→ ACTION ITEM:
From the line with "Informing low-order mod" through the line with "West Antarctic Ice", repeat the entries verbatim, both end lines included, and add nothing.

→ SOURCE DATA:
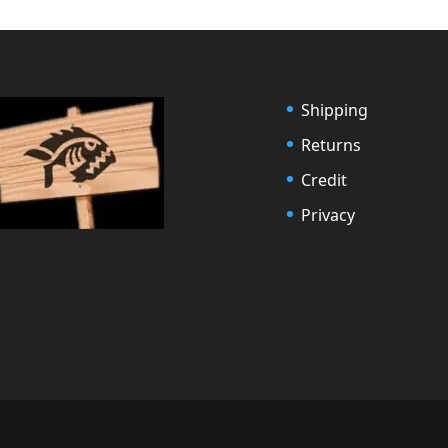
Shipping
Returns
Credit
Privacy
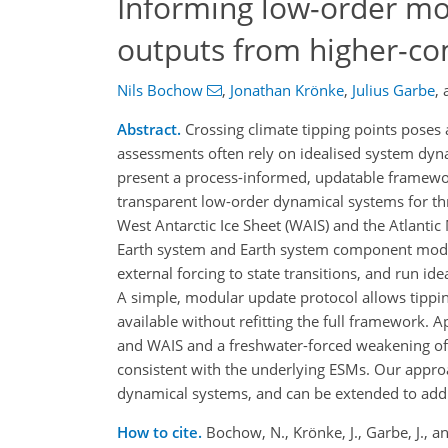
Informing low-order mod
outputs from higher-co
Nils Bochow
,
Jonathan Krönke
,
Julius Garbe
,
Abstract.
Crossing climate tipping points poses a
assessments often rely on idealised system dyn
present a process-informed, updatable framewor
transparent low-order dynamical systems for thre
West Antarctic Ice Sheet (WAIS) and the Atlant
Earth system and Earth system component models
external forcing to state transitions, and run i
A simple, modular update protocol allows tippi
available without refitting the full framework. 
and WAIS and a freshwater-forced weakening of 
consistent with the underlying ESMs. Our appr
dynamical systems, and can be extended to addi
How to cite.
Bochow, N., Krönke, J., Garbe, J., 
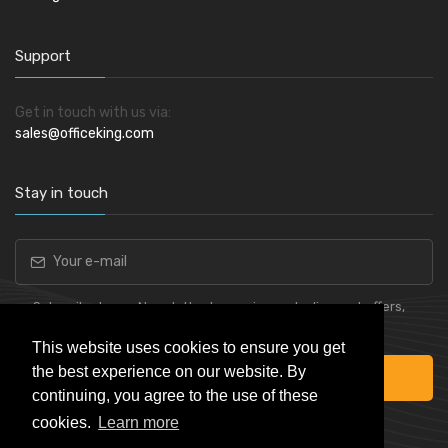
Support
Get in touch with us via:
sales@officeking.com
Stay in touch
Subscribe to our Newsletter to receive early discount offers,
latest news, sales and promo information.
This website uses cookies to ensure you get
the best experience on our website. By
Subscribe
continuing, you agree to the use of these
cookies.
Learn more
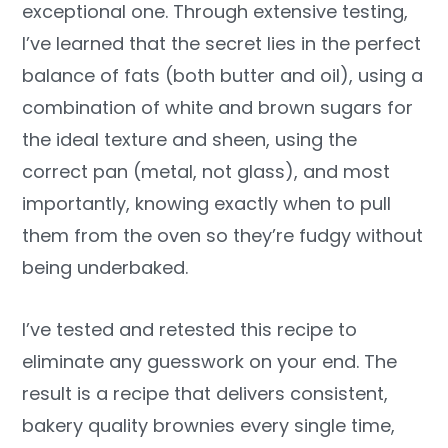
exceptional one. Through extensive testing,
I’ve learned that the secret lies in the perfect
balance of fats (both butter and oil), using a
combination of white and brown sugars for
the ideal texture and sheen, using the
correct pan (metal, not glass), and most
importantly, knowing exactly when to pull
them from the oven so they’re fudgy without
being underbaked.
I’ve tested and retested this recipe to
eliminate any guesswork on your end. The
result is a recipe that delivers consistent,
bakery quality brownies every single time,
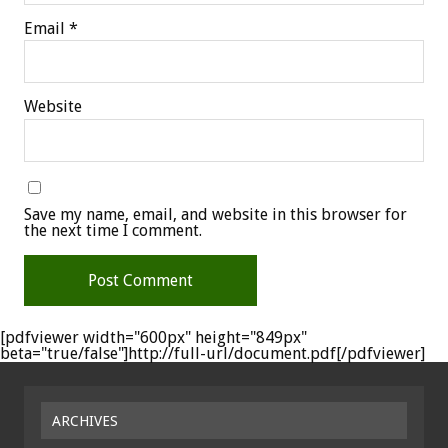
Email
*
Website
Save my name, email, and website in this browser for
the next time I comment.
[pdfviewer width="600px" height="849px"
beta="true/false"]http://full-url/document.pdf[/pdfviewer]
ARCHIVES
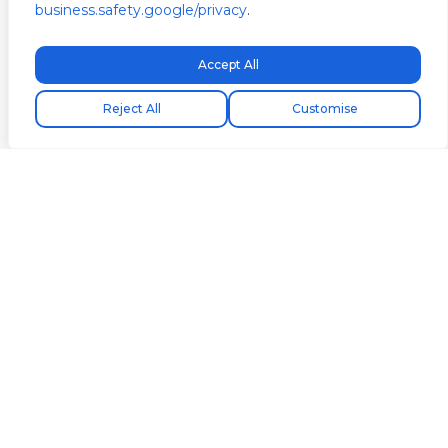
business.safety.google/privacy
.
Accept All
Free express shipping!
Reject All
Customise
* * *
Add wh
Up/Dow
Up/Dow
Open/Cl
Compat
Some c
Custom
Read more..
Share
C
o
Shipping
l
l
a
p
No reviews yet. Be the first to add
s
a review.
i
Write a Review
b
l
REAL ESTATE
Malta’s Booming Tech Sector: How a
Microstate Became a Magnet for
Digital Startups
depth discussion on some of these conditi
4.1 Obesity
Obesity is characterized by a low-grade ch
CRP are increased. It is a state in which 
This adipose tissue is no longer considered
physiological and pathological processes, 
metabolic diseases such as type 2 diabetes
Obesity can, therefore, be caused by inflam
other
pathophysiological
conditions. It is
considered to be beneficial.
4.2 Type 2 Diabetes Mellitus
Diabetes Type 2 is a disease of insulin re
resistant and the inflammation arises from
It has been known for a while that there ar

→ OUTPUT OF THE TASK:
Informing low-order mod
outputs from higher-co
Nils Bochow
,
Jonathan Krönke
,
Julius Garbe
,
Abstract.
Crossing climate tipping points poses a
assessments often rely on idealised system dyn
present a process-informed, updatable framewor
transparent low-order dynamical systems for thre
West Antarctic Ice Sheet (WAIS) and the Atlant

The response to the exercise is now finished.